DATA PROVIDED:
────────────────────────────────────────
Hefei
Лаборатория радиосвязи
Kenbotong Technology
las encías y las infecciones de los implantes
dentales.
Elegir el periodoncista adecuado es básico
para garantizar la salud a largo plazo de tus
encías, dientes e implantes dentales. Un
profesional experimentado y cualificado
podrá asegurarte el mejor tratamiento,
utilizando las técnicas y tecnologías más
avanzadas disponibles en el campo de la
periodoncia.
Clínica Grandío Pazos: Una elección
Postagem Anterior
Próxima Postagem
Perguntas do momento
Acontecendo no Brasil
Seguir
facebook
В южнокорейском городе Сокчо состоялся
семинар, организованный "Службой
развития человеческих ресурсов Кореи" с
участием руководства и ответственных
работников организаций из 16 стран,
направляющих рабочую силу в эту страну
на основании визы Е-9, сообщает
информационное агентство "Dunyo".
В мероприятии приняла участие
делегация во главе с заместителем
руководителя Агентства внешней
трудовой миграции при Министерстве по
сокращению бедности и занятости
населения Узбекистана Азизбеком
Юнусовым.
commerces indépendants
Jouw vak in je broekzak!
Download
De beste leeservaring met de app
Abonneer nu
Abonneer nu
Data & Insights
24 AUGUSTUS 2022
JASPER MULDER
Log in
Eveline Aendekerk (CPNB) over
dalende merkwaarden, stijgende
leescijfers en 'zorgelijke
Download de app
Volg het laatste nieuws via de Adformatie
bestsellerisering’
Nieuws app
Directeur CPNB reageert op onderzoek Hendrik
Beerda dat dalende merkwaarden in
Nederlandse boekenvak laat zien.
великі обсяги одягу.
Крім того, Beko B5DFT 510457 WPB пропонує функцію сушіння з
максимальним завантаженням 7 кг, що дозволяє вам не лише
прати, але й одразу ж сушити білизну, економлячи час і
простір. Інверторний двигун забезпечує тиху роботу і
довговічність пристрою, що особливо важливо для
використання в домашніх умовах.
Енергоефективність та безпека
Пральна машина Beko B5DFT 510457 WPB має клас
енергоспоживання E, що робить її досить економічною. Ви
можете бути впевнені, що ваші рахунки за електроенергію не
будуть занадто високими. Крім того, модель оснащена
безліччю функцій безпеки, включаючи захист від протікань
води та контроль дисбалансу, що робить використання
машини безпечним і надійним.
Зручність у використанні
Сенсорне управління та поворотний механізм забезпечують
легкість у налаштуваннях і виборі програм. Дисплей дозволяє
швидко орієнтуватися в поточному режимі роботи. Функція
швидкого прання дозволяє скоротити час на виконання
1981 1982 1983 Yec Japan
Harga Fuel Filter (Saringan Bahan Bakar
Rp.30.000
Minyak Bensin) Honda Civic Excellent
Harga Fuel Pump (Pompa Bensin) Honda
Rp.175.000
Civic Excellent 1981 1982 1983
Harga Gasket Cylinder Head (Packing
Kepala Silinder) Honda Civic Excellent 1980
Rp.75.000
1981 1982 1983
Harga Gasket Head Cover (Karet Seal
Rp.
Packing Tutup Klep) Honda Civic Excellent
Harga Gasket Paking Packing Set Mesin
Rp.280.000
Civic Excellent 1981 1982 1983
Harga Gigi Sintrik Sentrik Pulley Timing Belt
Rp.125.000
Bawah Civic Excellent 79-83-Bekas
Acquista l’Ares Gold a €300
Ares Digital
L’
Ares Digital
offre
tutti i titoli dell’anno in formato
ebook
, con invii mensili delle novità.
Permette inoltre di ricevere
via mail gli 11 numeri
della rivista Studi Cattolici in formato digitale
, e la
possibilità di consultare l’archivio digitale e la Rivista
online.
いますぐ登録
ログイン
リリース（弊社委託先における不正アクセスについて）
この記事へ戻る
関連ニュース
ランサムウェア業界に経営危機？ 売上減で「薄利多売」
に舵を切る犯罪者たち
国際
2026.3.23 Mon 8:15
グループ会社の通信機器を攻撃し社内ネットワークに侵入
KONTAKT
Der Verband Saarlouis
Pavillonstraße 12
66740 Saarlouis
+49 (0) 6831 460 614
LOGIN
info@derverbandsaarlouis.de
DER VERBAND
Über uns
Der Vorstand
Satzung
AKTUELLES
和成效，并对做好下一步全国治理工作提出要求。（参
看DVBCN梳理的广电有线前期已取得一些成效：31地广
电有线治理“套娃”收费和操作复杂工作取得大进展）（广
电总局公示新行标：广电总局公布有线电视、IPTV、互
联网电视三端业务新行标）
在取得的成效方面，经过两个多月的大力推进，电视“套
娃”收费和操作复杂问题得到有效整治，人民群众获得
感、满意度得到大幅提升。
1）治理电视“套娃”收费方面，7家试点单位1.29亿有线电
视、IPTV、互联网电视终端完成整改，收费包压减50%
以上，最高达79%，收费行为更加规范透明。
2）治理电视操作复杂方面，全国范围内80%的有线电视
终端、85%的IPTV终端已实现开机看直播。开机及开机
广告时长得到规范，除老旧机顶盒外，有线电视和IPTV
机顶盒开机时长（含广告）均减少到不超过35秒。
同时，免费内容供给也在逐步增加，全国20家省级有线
────────────────────────────────────────
TASK OBJECTIVE:
Quote every line of the listing above verbatim, from start to finish.

TASK ANSWER:
Hefei
Лаборатория радиосвязи
Kenbotong Technology
las encías y las infecciones de los implantes
dentales.
Elegir el periodoncista adecuado es básico
para garantizar la salud a largo plazo de tus
encías, dientes e implantes dentales. Un
profesional experimentado y cualificado
podrá asegurarte el mejor tratamiento,
utilizando las técnicas y tecnologías más
avanzadas disponibles en el campo de la
periodoncia.
Clínica Grandío Pazos: Una elección
Postagem Anterior
Próxima Postagem
Perguntas do momento
Acontecendo no Brasil
Seguir
facebook
В южнокорейском городе Сокчо состоялся
семинар, организованный "Службой
развития человеческих ресурсов Кореи" с
участием руководства и ответственных
работников организаций из 16 стран,
направляющих рабочую силу в эту страну
на основании визы Е-9, сообщает
информационное агентство "Dunyo".
В мероприятии приняла участие
делегация во главе с заместителем
руководителя Агентства внешней
трудовой миграции при Министерстве по
сокращению бедности и занятости
населения Узбекистана Азизбеком
Юнусовым.
commerces indépendants
Jouw vak in je broekzak!
Download
De beste leeservaring met de app
Abonneer nu
Abonneer nu
Data & Insights
24 AUGUSTUS 2022
JASPER MULDER
Log in
Eveline Aendekerk (CPNB) over
dalende merkwaarden, stijgende
leescijfers en 'zorgelijke
Download de app
Volg het laatste nieuws via de Adformatie
bestsellerisering’
Nieuws app
Directeur CPNB reageert op onderzoek Hendrik
Beerda dat dalende merkwaarden in
Nederlandse boekenvak laat zien.
великі обсяги одягу.
Крім того, Beko B5DFT 510457 WPB пропонує функцію сушіння з
максимальним завантаженням 7 кг, що дозволяє вам не лише
прати, але й одразу ж сушити білизну, економлячи час і
простір. Інверторний двигун забезпечує тиху роботу і
довговічність пристрою, що особливо важливо для
використання в домашніх умовах.
Енергоефективність та безпека
Пральна машина Beko B5DFT 510457 WPB має клас
енергоспоживання E, що робить її досить економічною. Ви
можете бути впевнені, що ваші рахунки за електроенергію не
будуть занадто високими. Крім того, модель оснащена
безліччю функцій безпеки, включаючи захист від протікань
води та контроль дисбалансу, що робить використання
машини безпечним і надійним.
Зручність у використанні
Сенсорне управління та поворотний механізм забезпечують
легкість у налаштуваннях і виборі програм. Дисплей дозволяє
швидко орієнтуватися в поточному режимі роботи. Функція
швидкого прання дозволяє скоротити час на виконання
1981 1982 1983 Yec Japan
Harga Fuel Filter (Saringan Bahan Bakar
Rp.30.000
Minyak Bensin) Honda Civic Excellent
Harga Fuel Pump (Pompa Bensin) Honda
Rp.175.000
Civic Excellent 1981 1982 1983
Harga Gasket Cylinder Head (Packing
Kepala Silinder) Honda Civic Excellent 1980
Rp.75.000
1981 1982 1983
Harga Gasket Head Cover (Karet Seal
Rp.
Packing Tutup Klep) Honda Civic Excellent
Harga Gasket Paking Packing Set Mesin
Rp.280.000
Civic Excellent 1981 1982 1983
Harga Gigi Sintrik Sentrik Pulley Timing Belt
Rp.125.000
Bawah Civic Excellent 79-83-Bekas
Acquista l’Ares Gold a €300
Ares Digital
L’
Ares Digital
offre
tutti i titoli dell’anno in formato
ebook
, con invii mensili delle novità.
Permette inoltre di ricevere
via mail gli 11 numeri
della rivista Studi Cattolici in formato digitale
, e la
possibilità di consultare l’archivio digitale e la Rivista
online.
いますぐ登録
ログイン
リリース（弊社委託先における不正アクセスについて）
この記事へ戻る
関連ニュース
ランサムウェア業界に経営危機？ 売上減で「薄利多売」
に舵を切る犯罪者たち
国際
2026.3.23 Mon 8:15
グループ会社の通信機器を攻撃し社内ネットワークに侵入
KONTAKT
Der Verband Saarlouis
Pavillonstraße 12
66740 Saarlouis
+49 (0) 6831 460 614
LOGIN
info@derverbandsaarlouis.de
DER VERBAND
Über uns
Der Vorstand
Satzung
AKTUELLES
和成效，并对做好下一步全国治理工作提出要求。（参
看DVBCN梳理的广电有线前期已取得一些成效：31地广
电有线治理“套娃”收费和操作复杂工作取得大进展）（广
电总局公示新行标：广电总局公布有线电视、IPTV、互
联网电视三端业务新行标）
在取得的成效方面，经过两个多月的大力推进，电视“套
娃”收费和操作复杂问题得到有效整治，人民群众获得
感、满意度得到大幅提升。
1）治理电视“套娃”收费方面，7家试点单位1.29亿有线电
视、IPTV、互联网电视终端完成整改，收费包压减50%
以上，最高达79%，收费行为更加规范透明。
2）治理电视操作复杂方面，全国范围内80%的有线电视
终端、85%的IPTV终端已实现开机看直播。开机及开机
广告时长得到规范，除老旧机顶盒外，有线电视和IPTV
机顶盒开机时长（含广告）均减少到不超过35秒。
同时，免费内容供给也在逐步增加，全国20家省级有线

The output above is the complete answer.